Il caldo record mette alla prova anche il Parmigiano Reggiano. Ma il consorzio rassicura: «La produzione non è a rischio»

Il caldo estremo sta mettendo sotto pressione anche la filiera del Parmigiano Reggiano, uno dei comparti più importanti dell’agroalimentare italiano, con un giro d’affari al consumo vicino ai 4 miliardi di euro. È quanto emerge da un’analisi di Politico, secondo cui le temperature elevate provocano stress termico nelle vacche, che mangiano meno, producono meno latte e hanno bisogno di sistemi di raffrescamento sempre più intensivi. Secondo Giovanni Buonaiuto, veterinario del Consorzio del Parmigiano Reggiano, durante l’estate la produzione di latte può diminuire in media di circa il 10%, in alcune aziende il calo arriva al 20%. Per gli allevatori aumentano così anche i consumi di elettricità, mentre siccità e scarsità d’acqua rendono più costosa la coltivazione dei foraggi necessari all’alimentazione degli animali.
Stalle sempre più attrezzate contro il caldo
Per proteggere le vacche dalle temperature elevate, nelle stalle vengono utilizzati ventilatori, nebulizzatori d’acqua e sistemi automatici per monitorare il caldo. Sono investimenti che hanno però un costo: secondo Luca Cotti di Coldiretti Emilia-Romagna, durante le ondate di calore più intense i consumi di elettricità possono raddoppiare o triplicare. Anche la disponibilità di acqua rappresenta un problema sempre più concreto. Quando i livelli dei fiumi non consentono di irrigare i campi, gli agricoltori devono ricorrere alle falde, aumentando il costo dell’irrigazione.

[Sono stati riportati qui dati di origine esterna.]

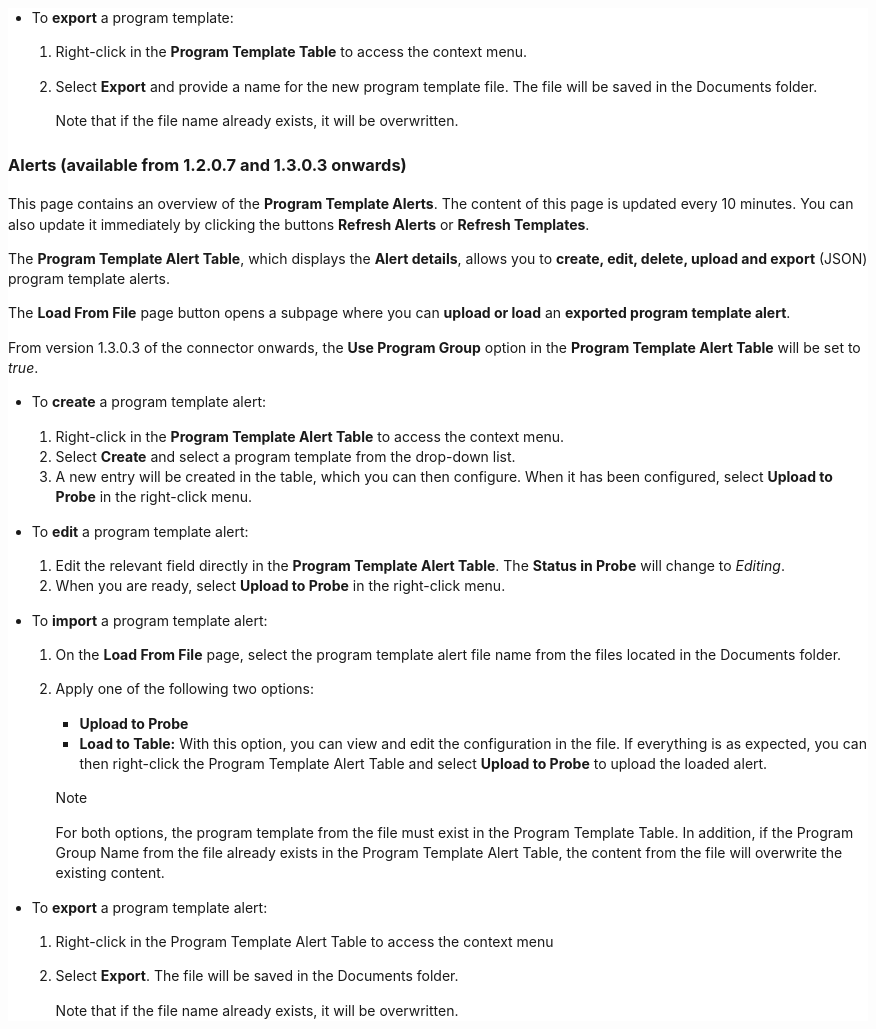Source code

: - To **export** a program template:

  1. Right-click in the **Program Template Table** to access the context menu.
  1. Select **Export** and provide a name for the new program template file. The file will be saved in the Documents folder.

      Note that if the file name already exists, it will be overwritten.

### Alerts (available from 1.2.0.7 and 1.3.0.3 onwards)

This page contains an overview of the **Program Template Alerts**. The content of this page is updated every 10 minutes. You can also update it immediately by clicking the buttons **Refresh Alerts** or **Refresh Templates**.

The **Program Template Alert Table**, which displays the **Alert details**, allows you to **create, edit, delete, upload and export** (JSON) program template alerts.

The **Load From File** page button opens a subpage where you can **upload or load** an **exported program template alert**.

From version 1.3.0.3 of the connector onwards, the **Use Program Group** option in the **Program Template Alert Table** will be set to *true*.

- To **create** a program template alert:

  1. Right-click in the **Program Template Alert Table** to access the context menu.
  1. Select **Create** and select a program template from the drop-down list.
  1. A new entry will be created in the table, which you can then configure. When it has been configured, select **Upload to Probe** in the right-click menu.

- To **edit** a program template alert:

  1. Edit the relevant field directly in the **Program Template Alert Table**. The **Status in Probe** will change to *Editing*.
  1. When you are ready, select **Upload to Probe** in the right-click menu.

- To **import** a program template alert:

  1. On the **Load From File** page, select the program template alert file name from the files located in the Documents folder.
  1. Apply one of the following two options:

     - **Upload to Probe**
     - **Load to Table:** With this option, you can view and edit the configuration in the file. If everything is as expected, you can then right-click the Program Template Alert Table and select **Upload to Probe** to upload the loaded alert.

     > [!NOTE]
     > For both options, the program template from the file must exist in the Program Template Table. In addition, if the Program Group Name from the file already exists in the Program Template Alert Table, the content from the file will overwrite the existing content.

- To **export** a program template alert:

  1. Right-click in the Program Template Alert Table to access the context menu
  1. Select **Export**. The file will be saved in the Documents folder.

     Note that if the file name already exists, it will be overwritten.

E con meno acqua a disposizione diventa più difficile garantire la quantità di fieno e foraggio necessaria agli allevamenti.
Il Consorzio: «Nel breve periodo la filiera tiene, la preoccupazione riguarda il futuro»
Il presidente del Consorzio del Parmigiano Reggiano, Nicola Bertinelli, rassicura sulla situazione attuale: con circa 4 milioni di forme prodotte ogni anno e un fatturato al consumo vicino ai 4 miliardi di euro, la filiera sta riuscendo ad assorbire gli effetti del caldo. «La produzione non è attualmente a rischio», ha spiegato Bertinelli. Circa la metà degli allevamenti, che rappresenta il 70% del latte prodotto, ha già investito in sistemi avanzati per raffrescare gli animali. La preoccupazione riguarda soprattutto il futuro. Per Bertinelli, la crescente frequenza e intensità degli eventi climatici estremi può avere conseguenze economiche sulla filiera, sia per il calo delle rese di latte durante i periodi più caldi sia per l’aumento dei costi di produzione, compreso quello dei foraggi.